When a worker covered by workers’ compensation makes a claim against a third party, the workers’ compensation insurance retains the right to subrogate against any recovery from that third party for all benefits paid to or on behalf of a claimant injured at work. When subrogating for more than basic medical and indemnity benefits, the Texas workers’ compensation subrogation statute provides that “the net amount recovered by a claimant in a third‑party action shall be used to reimburse the carrier for benefits, including medical benefits that have been paid for the compensable injury.” TX Labor Code § 417.002.

In fact, all 50 states provide for similar subrogation.
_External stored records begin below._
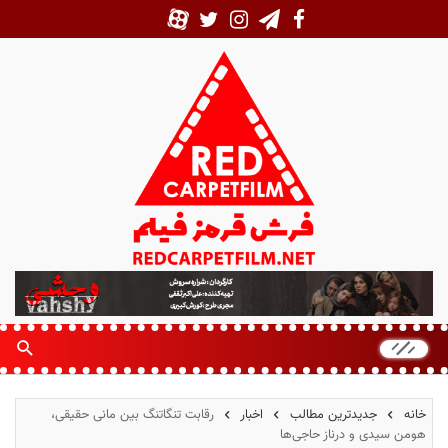
ف
ر
ش
ق
ر
م
خانه
جدیدترین مطالب
اخبار
رقابت تنگاتنگ بین مانی حقیقی،
ز
هومن سیدی و درناز حاجی‌ها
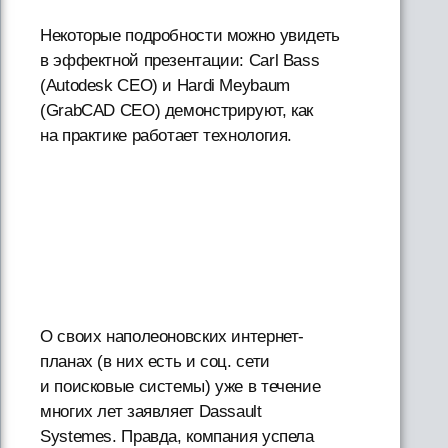
Некоторые подробности можно увидеть
в эффектной презентации: Carl Bass
(Autodesk CEO) и Hardi Meybaum
(GrabCAD CEO) демонстрируют, как
на практике работает технология.
О своих наполеоновских интернет-
планах (в них есть и соц. сети
и поисковые системы) уже в течение
многих лет заявляет Dassault
Systemes. Правда, компания успела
However, none of them precisely outlines which payments or costs paid by a compensation carrier constitute “compensation” and can be recovered. The result is industry-wide confusion and an ongoing debate and argument with claimants’ attorneys over what can and can’t be included in a carrier’s lien for recovery purposes.

In addition to medical expenses, death benefits, funeral costs and/or indemnity benefits for lost wages and loss of earning capacity resulting from a compensable injury, workers’ compensation insurance carriers also expend considerable dollars for case management costs, medical bill audit fees, rehabilitation benefits, nurse case worker fees, and other similar fees. They also incur other expenses in conjunction with the handling and adjusting of workers’ compensation claims. Workers’ compensation carriers typically assert, of course, that, they are entitled to reimbursement for such expenditures when it recovers its workers’ compensation lien. Injured workers and their attorneys disagree.